In the text on Vortec engines below, rewrite the paragraph beginning "The LK5 (also called the Vortec 2800)" as a bulleted list that keeps its main facts.

Source text:
▬▬▬▬▬▬

The L52 (also called Vortec 3500), is a straight-5 DOHC engine produced from 2004 through 2006. It displaces 3460 cc, with a 93x102 mm bore and stroke. Dynoed at the flywheel it produces 220 hp at 5,600 rpm and 225 lbft at 2,800 rpm. The engine redline is 6,300 rpm.

Applications:

- 2002 Bel Air concept
- 2004–2006 Chevrolet Colorado and GMC Canyon
- 2006 Isuzu i-350
- 2006 Hummer H3

== LLV (Vortec 2900) ==

The LLV (also called Vortec 2900) is a 2921 cc straight-4 DOHC engine produced between 2007 and 2012, with a 95.5x102 mm bore and a stroke. It replaced the LK5 and produced 185 hp at 5,600 rpm and 190 lbft of torque at 2,800 rpm. The engine redline is 6,300 rpm.

Applications:
- 2007–2012 Chevrolet Colorado and GMC Canyon
- 2007–2008 Isuzu i-290

== LK5 (Vortec 2800) ==

The LK5 (also called the Vortec 2800) is a 2770 cc straight-4 DOHC engine produced between 2004 and 2006, with a 93x102 mm bore and stroke. It produces 175 hp at 5,600 rpm and 185 lbft of torque at 2,800 rpm. The engine redline is 6,300 rpm.

▬▬▬▬▬▬

Given records:
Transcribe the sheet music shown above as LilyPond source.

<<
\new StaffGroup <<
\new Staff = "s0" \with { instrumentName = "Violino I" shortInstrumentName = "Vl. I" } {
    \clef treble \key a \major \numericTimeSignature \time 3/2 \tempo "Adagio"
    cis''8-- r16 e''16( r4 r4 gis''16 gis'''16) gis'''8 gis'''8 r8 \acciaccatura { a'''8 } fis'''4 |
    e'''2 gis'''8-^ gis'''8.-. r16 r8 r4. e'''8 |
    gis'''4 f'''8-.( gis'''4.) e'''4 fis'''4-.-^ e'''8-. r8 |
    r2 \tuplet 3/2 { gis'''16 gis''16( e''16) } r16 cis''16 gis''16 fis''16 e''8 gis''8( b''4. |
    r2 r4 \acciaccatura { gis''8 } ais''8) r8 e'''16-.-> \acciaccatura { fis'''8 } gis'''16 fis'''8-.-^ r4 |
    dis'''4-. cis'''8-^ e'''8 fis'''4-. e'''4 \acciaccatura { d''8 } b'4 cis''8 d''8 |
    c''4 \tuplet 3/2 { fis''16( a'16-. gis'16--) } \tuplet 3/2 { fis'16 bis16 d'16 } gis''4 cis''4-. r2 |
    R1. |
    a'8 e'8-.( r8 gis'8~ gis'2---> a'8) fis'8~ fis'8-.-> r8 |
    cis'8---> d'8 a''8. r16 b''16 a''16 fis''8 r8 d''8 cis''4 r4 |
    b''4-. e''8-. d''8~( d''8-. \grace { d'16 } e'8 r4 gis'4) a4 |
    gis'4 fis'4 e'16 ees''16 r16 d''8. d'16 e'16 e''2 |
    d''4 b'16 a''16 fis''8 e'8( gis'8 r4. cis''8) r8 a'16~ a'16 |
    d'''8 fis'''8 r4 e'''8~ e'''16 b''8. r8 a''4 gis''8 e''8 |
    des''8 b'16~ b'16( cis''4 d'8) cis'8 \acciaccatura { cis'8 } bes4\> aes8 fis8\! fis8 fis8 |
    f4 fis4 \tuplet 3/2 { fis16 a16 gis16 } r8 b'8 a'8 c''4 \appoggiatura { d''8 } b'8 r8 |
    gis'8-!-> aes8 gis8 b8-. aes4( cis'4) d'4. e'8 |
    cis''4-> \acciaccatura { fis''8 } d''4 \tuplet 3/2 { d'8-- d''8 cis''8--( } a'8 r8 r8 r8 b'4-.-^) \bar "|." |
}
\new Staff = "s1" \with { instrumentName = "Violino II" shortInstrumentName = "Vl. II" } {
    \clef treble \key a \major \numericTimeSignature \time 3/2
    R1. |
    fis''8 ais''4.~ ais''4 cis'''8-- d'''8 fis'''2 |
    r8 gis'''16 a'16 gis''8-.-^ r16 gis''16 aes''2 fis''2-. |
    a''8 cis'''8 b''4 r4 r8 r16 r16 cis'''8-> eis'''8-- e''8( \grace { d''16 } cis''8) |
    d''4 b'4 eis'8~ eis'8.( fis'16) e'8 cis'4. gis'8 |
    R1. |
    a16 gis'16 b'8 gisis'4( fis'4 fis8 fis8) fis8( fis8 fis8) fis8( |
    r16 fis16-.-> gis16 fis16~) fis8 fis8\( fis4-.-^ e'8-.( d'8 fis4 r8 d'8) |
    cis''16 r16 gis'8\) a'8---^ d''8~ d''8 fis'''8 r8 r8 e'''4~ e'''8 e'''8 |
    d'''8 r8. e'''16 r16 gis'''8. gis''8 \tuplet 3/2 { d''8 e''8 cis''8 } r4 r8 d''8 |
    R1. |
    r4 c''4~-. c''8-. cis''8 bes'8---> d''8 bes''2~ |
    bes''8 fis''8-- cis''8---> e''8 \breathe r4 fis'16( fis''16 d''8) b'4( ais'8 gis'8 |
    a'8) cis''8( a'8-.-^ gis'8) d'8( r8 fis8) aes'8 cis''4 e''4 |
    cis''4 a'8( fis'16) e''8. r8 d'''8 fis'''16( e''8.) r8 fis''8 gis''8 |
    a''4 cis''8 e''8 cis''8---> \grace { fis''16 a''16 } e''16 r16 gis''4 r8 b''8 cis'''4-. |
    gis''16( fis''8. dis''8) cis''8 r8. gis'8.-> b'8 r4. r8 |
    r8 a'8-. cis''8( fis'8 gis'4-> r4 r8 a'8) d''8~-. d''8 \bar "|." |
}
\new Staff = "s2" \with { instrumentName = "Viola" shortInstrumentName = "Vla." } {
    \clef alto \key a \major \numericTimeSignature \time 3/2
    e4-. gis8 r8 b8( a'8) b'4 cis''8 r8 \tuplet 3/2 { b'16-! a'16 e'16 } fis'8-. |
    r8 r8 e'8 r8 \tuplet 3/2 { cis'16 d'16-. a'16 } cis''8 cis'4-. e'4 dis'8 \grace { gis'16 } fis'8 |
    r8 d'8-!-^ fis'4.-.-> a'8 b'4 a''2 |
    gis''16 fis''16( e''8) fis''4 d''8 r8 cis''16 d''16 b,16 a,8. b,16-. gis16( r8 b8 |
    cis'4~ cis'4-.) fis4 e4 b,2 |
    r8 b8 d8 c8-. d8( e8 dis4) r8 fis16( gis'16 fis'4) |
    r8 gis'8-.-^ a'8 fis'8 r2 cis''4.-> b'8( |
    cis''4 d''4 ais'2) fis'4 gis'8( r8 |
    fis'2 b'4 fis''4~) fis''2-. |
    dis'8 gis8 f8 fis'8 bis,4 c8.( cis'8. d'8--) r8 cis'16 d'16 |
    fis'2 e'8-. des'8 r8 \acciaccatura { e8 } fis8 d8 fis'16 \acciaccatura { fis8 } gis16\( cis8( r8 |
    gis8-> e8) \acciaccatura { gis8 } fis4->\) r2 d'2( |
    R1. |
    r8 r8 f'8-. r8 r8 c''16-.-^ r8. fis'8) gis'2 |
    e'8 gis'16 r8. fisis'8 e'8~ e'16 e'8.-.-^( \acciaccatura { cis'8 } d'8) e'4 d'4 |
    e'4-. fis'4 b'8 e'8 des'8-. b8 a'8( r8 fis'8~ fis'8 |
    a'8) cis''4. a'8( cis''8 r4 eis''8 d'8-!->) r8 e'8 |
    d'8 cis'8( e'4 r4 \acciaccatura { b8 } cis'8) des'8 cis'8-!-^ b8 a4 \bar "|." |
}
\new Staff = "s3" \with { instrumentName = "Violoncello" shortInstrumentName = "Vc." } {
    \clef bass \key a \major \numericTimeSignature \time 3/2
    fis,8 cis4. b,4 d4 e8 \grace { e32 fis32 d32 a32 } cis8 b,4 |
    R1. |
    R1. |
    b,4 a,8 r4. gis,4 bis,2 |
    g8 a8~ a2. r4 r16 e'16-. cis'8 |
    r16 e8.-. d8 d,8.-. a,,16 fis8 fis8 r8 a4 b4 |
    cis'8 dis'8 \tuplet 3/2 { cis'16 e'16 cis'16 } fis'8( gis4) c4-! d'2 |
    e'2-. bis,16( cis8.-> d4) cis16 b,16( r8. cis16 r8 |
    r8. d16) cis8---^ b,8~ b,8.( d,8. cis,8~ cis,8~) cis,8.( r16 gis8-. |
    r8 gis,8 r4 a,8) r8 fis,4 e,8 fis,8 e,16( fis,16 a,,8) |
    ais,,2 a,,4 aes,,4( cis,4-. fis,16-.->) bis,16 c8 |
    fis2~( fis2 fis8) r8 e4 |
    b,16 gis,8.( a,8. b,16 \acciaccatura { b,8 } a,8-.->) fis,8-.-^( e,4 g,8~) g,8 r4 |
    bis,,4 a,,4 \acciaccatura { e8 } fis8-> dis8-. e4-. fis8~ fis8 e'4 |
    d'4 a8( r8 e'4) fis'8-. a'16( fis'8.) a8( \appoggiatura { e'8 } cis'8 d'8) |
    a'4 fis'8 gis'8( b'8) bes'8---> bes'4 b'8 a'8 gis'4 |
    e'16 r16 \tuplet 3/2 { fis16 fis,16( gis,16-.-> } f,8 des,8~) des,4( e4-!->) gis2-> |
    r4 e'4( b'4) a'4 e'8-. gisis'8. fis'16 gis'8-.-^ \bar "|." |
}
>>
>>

▬▬▬▬▬▬

Solved exercise:
- LK5, also called the Vortec 2800
- 2770 cc straight-4 DOHC engine
- Produced from 2004 to 2006
- Bore and stroke: 93x102 mm
- Output: 175 hp at 5,600 rpm
- Torque: 185 lbft at 2,800 rpm
- Redline: 6,300 rpm